Records supplied
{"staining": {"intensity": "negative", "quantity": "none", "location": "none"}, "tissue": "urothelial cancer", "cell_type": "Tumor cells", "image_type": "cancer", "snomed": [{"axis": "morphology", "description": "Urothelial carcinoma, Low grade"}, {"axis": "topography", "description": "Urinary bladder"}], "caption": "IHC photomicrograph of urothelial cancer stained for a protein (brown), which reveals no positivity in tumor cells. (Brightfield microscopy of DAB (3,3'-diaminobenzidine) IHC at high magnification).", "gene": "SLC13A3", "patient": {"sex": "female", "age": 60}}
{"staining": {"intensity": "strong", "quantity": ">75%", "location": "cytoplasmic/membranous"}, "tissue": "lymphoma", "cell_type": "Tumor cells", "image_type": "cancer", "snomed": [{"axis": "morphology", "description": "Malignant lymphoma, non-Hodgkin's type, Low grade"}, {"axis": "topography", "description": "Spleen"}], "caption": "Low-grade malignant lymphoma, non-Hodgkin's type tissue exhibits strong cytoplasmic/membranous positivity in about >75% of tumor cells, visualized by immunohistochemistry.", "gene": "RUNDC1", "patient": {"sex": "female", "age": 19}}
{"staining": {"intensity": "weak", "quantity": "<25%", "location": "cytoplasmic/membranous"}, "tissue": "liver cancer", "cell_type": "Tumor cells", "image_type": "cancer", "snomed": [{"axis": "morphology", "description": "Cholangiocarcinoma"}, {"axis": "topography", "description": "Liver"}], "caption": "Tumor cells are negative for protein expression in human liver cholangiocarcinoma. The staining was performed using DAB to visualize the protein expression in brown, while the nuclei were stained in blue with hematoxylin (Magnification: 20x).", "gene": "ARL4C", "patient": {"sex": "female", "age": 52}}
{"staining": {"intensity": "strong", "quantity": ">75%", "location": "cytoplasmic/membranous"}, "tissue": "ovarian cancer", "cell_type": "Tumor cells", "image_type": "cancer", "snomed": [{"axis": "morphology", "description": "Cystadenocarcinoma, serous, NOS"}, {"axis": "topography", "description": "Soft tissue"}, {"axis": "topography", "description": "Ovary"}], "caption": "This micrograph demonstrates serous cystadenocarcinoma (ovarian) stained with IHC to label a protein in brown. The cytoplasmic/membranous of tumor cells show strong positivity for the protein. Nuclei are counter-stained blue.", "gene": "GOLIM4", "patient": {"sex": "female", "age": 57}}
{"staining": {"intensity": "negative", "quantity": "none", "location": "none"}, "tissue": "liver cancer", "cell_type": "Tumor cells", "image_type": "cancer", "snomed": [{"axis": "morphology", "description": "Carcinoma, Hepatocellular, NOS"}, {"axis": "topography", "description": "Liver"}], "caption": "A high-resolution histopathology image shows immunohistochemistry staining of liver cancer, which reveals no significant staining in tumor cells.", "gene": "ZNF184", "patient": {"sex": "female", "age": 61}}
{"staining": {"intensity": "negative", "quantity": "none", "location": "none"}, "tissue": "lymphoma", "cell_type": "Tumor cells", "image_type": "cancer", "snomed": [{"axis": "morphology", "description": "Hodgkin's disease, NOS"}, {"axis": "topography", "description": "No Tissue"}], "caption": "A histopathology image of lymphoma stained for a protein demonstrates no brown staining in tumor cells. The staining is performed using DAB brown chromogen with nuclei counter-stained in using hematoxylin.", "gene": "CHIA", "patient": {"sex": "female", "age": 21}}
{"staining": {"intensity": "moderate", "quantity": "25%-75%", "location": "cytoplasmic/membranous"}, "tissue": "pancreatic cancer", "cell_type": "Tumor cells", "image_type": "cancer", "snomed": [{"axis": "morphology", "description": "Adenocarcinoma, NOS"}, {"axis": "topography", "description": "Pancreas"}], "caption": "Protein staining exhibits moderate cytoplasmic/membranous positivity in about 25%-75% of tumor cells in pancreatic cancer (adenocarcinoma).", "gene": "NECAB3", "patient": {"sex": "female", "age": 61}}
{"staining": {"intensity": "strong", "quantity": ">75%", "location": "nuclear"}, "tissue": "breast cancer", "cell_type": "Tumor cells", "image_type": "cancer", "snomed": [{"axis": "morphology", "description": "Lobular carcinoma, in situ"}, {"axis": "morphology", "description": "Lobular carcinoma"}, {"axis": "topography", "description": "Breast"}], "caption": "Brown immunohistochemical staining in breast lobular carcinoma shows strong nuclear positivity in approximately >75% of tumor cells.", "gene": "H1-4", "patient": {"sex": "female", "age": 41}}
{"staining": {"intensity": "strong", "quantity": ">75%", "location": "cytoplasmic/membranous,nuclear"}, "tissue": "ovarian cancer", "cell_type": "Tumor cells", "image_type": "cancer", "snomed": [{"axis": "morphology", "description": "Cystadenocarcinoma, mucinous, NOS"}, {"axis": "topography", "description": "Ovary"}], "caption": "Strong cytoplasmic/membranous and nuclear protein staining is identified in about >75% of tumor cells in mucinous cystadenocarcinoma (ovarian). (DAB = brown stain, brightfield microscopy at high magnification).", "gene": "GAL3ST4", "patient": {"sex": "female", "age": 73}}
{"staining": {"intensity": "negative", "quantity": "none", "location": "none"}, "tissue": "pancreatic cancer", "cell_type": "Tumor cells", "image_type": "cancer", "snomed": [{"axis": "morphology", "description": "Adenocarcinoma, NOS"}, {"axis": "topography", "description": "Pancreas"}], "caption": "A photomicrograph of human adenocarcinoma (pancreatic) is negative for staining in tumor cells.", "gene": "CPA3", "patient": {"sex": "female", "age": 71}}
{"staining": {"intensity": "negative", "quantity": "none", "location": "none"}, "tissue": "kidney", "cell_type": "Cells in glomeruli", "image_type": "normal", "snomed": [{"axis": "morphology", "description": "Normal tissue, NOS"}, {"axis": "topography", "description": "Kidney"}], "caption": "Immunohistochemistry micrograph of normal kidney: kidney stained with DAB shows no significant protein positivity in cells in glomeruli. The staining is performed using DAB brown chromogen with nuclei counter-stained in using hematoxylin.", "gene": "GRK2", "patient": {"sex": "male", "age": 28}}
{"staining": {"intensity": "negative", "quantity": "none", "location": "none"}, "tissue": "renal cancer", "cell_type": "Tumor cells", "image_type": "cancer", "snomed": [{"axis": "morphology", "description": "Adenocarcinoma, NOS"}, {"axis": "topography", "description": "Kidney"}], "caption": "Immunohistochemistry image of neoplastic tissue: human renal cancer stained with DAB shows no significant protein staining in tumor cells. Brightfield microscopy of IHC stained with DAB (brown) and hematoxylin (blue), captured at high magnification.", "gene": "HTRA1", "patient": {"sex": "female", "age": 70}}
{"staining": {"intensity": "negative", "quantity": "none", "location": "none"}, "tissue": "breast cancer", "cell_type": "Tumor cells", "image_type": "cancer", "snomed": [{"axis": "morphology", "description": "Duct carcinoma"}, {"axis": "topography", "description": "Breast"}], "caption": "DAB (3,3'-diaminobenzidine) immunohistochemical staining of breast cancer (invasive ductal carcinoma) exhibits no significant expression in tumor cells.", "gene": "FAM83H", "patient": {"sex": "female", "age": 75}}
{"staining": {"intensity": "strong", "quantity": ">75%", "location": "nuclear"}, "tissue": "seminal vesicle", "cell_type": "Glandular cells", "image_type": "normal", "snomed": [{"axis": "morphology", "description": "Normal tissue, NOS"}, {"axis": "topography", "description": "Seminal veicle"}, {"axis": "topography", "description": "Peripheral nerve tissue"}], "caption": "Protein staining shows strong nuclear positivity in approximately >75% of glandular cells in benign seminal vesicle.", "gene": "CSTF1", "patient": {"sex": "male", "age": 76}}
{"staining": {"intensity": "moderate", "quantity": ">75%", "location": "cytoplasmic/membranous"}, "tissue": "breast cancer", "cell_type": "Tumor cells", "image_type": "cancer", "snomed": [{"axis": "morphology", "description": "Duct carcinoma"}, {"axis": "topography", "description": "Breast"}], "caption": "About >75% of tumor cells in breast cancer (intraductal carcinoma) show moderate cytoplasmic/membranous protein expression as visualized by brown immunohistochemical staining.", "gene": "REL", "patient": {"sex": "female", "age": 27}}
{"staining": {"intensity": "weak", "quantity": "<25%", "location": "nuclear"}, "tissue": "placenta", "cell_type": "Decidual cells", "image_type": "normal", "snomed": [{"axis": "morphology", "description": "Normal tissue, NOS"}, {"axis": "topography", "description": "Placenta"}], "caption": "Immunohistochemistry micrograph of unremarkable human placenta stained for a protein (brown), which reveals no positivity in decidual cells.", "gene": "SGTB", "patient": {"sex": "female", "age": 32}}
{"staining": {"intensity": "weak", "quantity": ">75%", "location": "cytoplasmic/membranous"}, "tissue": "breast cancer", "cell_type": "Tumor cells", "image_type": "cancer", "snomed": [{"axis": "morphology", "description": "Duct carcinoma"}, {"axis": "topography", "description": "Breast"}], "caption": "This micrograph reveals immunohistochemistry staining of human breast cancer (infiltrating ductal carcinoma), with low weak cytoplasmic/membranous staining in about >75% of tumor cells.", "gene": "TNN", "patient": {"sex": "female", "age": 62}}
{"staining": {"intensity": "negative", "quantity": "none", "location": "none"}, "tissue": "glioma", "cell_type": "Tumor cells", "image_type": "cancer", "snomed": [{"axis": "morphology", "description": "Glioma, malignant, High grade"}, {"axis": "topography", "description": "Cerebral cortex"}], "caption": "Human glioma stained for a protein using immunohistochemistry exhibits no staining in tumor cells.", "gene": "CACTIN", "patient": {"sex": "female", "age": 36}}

Problem to work on
Lines wanted from the listing above: the line with "micrograph of normal" up to and including the line with "image of neoplastic". Please write them out exactly, adding nothing else.

Solution below
{"staining": {"intensity": "negative", "quantity": "none", "location": "none"}, "tissue": "kidney", "cell_type": "Cells in glomeruli", "image_type": "normal", "snomed": [{"axis": "morphology", "description": "Normal tissue, NOS"}, {"axis": "topography", "description": "Kidney"}], "caption": "Immunohistochemistry micrograph of normal kidney: kidney stained with DAB shows no significant protein positivity in cells in glomeruli. The staining is performed using DAB brown chromogen with nuclei counter-stained in using hematoxylin.", "gene": "GRK2", "patient": {"sex": "male", "age": 28}}
{"staining": {"intensity": "negative", "quantity": "none", "location": "none"}, "tissue": "renal cancer", "cell_type": "Tumor cells", "image_type": "cancer", "snomed": [{"axis": "morphology", "description": "Adenocarcinoma, NOS"}, {"axis": "topography", "description": "Kidney"}], "caption": "Immunohistochemistry image of neoplastic tissue: human renal cancer stained with DAB shows no significant protein staining in tumor cells. Brightfield microscopy of IHC stained with DAB (brown) and hematoxylin (blue), captured at high magnification.", "gene": "HTRA1", "patient": {"sex": "female", "age": 70}}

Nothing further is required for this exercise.